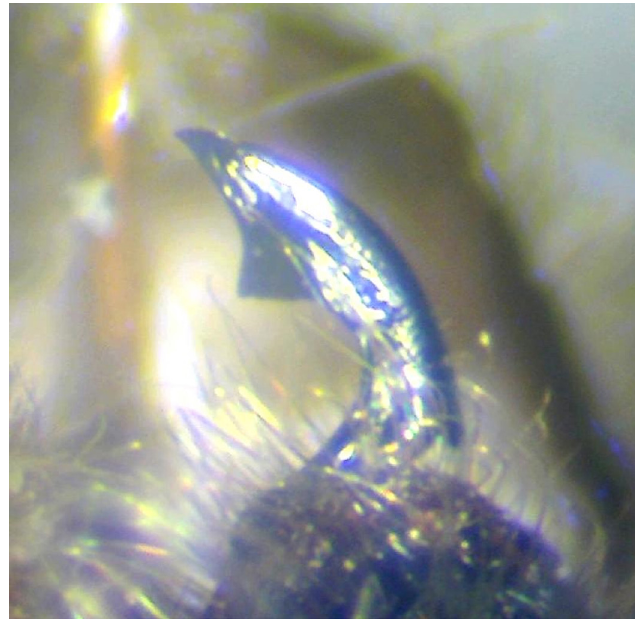
Fig. 20. Parusia almeria gen. et sp. nov.,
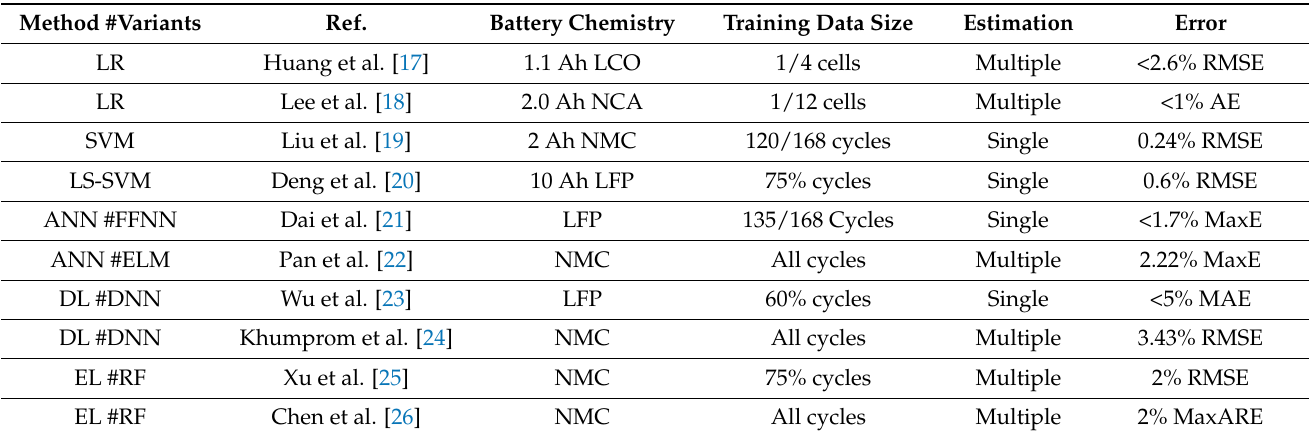
Table 1. A comparison of several machine learning methods for estimating SOH.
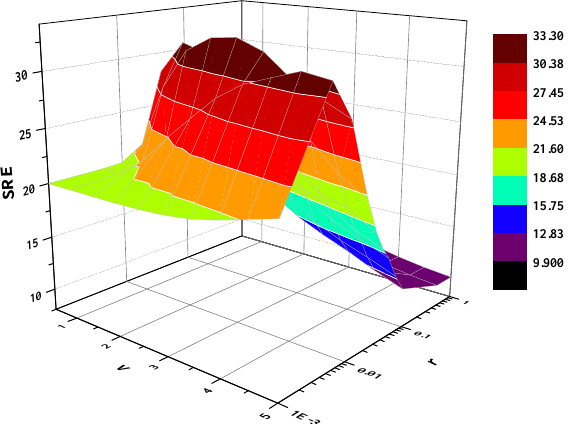
Figure 11. Signal-to-Reconstruction Error (SRE) (dB) values of RGSU with different combinations of inner parameters v and r .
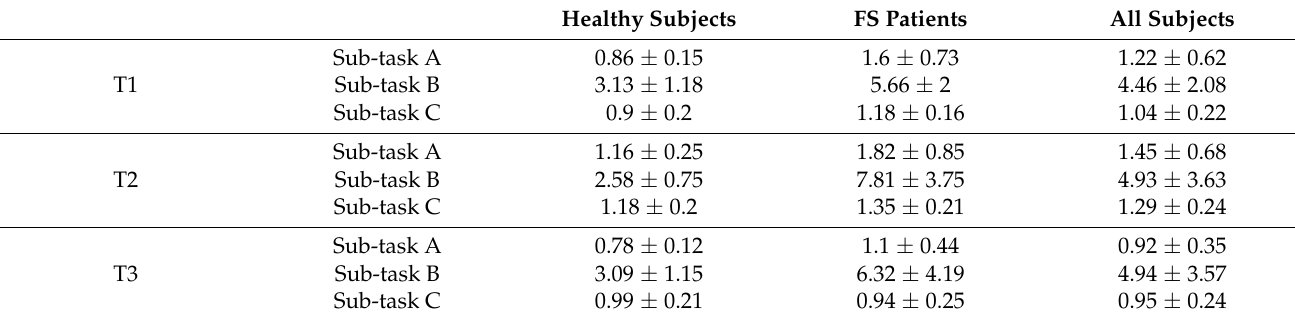
Table 2. Mean sub-task time performed by healthy and FS patients (s).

- The problem
Without the pictures, write out all of the material exactly.

- Answer
Fig. 20. Parusia almeria gen. et sp. nov.,
Table 1. A comparison of several machine learning methods for estimating SOH.
Figure 11. Signal-to-Reconstruction Error (SRE) (dB) values of RGSU with different combinations of inner parameters v and r .
Table 2. Mean sub-task time performed by healthy and FS patients (s).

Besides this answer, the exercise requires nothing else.